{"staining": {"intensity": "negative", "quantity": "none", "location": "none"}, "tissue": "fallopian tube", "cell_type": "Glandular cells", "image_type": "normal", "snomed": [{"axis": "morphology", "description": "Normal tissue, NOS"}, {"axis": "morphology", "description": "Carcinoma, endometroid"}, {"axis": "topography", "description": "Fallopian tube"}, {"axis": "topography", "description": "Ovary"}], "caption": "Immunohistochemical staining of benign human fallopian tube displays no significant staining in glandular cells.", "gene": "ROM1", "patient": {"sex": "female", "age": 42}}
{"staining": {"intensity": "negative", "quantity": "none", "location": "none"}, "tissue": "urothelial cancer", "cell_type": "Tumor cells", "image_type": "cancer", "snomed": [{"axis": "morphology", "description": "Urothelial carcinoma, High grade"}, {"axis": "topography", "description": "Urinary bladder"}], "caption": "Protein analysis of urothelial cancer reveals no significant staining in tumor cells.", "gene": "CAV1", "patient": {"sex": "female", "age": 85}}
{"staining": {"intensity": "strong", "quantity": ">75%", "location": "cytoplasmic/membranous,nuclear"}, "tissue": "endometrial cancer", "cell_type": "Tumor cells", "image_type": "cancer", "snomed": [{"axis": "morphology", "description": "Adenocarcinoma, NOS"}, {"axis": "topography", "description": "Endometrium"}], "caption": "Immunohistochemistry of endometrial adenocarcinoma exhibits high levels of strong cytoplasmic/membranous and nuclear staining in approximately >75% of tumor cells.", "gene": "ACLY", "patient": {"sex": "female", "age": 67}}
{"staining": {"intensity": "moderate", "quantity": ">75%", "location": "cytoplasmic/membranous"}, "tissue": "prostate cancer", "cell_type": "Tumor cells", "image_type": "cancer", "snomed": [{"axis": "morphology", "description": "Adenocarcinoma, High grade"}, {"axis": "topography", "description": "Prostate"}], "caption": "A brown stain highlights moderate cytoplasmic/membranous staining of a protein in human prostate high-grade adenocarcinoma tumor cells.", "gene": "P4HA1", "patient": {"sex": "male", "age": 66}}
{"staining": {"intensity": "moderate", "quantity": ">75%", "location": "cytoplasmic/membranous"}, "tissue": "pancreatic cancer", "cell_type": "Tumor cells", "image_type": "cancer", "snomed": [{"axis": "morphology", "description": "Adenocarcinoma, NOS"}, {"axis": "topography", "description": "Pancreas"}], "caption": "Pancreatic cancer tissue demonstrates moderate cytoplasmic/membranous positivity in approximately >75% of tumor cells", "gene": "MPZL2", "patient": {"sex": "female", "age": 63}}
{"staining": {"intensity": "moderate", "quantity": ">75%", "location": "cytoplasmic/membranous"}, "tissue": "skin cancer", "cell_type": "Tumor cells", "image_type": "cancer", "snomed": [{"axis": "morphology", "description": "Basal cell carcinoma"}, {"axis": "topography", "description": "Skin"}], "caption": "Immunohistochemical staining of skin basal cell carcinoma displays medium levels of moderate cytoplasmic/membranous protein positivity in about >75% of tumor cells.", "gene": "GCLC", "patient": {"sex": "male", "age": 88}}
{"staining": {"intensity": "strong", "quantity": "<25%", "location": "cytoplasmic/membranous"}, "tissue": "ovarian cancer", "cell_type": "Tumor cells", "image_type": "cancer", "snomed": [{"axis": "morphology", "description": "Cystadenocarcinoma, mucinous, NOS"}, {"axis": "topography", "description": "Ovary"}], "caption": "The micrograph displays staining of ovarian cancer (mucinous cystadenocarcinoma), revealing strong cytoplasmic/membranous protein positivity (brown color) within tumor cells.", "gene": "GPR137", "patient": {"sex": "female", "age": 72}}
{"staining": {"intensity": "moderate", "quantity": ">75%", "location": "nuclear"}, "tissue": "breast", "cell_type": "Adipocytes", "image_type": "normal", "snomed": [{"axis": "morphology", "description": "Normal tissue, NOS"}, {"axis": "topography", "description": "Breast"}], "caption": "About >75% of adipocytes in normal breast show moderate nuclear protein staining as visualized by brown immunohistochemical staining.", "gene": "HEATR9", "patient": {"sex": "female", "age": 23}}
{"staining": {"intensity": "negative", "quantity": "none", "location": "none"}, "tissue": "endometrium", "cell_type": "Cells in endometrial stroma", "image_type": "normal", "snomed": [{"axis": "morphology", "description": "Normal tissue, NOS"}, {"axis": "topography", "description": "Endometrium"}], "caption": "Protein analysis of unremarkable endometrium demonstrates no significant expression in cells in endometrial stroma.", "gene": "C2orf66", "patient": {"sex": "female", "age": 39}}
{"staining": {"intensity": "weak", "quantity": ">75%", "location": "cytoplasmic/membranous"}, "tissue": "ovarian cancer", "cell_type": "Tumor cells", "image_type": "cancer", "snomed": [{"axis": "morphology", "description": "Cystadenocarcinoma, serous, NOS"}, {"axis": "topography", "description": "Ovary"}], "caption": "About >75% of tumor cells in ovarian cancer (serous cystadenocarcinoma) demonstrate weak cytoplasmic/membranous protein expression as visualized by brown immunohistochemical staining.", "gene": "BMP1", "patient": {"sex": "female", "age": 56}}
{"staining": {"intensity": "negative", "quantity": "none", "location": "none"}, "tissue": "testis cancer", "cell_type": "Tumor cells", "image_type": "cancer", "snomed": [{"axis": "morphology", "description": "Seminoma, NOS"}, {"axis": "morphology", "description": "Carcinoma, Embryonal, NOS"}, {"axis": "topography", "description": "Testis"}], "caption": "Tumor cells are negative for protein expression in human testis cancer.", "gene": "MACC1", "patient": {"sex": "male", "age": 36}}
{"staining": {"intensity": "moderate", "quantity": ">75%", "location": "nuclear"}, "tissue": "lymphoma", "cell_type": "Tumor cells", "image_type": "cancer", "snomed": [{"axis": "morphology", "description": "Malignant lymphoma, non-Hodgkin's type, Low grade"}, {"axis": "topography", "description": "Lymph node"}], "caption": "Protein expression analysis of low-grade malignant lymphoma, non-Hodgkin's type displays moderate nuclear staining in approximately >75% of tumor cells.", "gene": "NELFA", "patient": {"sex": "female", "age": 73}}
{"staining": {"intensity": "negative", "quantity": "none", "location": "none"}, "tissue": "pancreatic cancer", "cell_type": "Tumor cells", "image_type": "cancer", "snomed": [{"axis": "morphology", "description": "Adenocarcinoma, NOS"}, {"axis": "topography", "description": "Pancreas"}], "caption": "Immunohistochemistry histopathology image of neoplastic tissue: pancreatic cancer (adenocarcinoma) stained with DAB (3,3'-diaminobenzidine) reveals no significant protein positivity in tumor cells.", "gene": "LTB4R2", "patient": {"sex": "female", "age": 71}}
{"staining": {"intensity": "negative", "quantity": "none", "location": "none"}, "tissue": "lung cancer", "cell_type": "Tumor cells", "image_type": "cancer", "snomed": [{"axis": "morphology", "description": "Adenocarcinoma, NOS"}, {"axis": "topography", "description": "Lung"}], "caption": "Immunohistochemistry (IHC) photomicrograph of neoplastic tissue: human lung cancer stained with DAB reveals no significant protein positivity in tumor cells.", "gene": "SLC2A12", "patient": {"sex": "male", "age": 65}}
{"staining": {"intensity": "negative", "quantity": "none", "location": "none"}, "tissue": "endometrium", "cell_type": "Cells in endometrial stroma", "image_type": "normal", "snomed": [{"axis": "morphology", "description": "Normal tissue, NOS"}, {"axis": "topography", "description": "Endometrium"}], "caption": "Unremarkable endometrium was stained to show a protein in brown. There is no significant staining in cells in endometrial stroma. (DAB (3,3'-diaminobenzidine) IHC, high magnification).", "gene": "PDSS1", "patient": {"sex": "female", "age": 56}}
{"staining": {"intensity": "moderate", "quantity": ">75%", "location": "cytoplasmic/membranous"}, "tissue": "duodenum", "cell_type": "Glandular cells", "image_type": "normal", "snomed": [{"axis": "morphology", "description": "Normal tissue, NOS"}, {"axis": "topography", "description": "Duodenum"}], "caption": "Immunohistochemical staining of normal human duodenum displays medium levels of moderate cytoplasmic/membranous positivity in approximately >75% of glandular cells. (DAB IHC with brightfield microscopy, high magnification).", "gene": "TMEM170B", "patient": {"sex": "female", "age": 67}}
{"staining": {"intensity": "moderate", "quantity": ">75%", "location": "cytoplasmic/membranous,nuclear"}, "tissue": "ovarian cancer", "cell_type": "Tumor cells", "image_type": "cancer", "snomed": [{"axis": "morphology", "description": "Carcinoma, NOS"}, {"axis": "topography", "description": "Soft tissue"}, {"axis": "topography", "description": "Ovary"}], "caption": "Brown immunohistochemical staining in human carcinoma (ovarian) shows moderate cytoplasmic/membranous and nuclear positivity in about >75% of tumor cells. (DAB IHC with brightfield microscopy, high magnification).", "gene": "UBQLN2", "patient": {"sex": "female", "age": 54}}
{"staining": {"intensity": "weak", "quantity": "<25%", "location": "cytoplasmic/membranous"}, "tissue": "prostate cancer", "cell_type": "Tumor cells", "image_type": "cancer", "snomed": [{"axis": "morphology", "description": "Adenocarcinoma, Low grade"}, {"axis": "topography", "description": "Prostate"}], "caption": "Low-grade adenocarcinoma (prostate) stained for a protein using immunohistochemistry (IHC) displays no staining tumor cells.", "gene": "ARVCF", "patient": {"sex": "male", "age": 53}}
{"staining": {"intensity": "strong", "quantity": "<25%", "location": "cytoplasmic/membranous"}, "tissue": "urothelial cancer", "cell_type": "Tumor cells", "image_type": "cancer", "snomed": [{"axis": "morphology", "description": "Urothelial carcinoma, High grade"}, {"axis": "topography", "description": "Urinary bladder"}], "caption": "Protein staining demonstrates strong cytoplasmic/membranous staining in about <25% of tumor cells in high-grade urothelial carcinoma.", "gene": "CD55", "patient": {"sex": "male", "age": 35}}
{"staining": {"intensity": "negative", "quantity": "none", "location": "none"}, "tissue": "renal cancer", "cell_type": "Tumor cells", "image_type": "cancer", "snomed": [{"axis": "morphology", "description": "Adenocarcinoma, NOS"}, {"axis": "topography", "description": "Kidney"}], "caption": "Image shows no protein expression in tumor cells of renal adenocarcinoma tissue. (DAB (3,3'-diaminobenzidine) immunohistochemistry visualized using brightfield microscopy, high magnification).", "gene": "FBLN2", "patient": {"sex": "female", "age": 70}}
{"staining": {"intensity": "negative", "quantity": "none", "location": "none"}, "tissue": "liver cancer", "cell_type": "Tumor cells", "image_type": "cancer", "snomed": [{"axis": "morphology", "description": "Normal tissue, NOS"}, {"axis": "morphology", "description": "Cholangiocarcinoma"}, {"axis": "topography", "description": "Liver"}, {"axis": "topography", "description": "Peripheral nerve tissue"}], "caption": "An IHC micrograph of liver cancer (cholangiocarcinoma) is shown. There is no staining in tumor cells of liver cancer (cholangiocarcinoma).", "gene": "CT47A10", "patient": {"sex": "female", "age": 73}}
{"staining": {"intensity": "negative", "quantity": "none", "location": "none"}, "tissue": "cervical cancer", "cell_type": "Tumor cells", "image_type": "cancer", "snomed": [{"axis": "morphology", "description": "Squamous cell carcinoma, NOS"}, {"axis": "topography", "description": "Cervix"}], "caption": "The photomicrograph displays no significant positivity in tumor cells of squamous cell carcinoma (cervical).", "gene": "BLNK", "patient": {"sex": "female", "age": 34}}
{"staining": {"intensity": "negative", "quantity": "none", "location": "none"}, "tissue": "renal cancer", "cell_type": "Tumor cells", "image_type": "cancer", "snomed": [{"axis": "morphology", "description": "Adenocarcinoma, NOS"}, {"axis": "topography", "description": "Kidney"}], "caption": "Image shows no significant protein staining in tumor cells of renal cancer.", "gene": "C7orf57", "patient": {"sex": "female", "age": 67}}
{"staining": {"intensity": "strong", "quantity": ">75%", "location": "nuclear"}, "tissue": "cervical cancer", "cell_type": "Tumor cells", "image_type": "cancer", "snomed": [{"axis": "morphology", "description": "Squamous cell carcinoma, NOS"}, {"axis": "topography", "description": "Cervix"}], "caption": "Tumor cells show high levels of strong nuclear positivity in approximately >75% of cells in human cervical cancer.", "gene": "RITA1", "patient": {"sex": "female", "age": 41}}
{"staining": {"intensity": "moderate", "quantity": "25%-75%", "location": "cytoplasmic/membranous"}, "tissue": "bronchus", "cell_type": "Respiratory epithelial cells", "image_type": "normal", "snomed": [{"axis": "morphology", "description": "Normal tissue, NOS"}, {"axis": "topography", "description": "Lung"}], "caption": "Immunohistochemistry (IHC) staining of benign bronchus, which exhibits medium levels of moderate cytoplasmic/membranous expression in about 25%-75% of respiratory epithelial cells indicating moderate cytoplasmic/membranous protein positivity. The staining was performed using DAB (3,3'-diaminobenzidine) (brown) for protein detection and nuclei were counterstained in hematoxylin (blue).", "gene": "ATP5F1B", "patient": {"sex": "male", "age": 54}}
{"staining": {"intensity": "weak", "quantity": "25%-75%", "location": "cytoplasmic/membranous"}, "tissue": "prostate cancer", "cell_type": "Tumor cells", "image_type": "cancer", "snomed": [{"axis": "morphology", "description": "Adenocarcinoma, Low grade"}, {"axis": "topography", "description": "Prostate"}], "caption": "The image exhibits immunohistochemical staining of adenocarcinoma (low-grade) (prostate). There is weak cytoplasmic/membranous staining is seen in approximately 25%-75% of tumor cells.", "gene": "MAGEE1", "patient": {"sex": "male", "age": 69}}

******************************

WHAT THE EXERCISE ASKS: Scan the material above for "cervical". Copy every line where it appears.

ANSWER FOR THE TASK:
{"staining": {"intensity": "negative", "quantity": "none", "location": "none"}, "tissue": "cervical cancer", "cell_type": "Tumor cells", "image_type": "cancer", "snomed": [{"axis": "morphology", "description": "Squamous cell carcinoma, NOS"}, {"axis": "topography", "description": "Cervix"}], "caption": "The photomicrograph displays no significant positivity in tumor cells of squamous cell carcinoma (cervical).", "gene": "BLNK", "patient": {"sex": "female", "age": 34}}
{"staining": {"intensity": "strong", "quantity": ">75%", "location": "nuclear"}, "tissue": "cervical cancer", "cell_type": "Tumor cells", "image_type": "cancer", "snomed": [{"axis": "morphology", "description": "Squamous cell carcinoma, NOS"}, {"axis": "topography", "description": "Cervix"}], "caption": "Tumor cells show high levels of strong nuclear positivity in approximately >75% of cells in human cervical cancer.", "gene": "RITA1", "patient": {"sex": "female", "age": 41}}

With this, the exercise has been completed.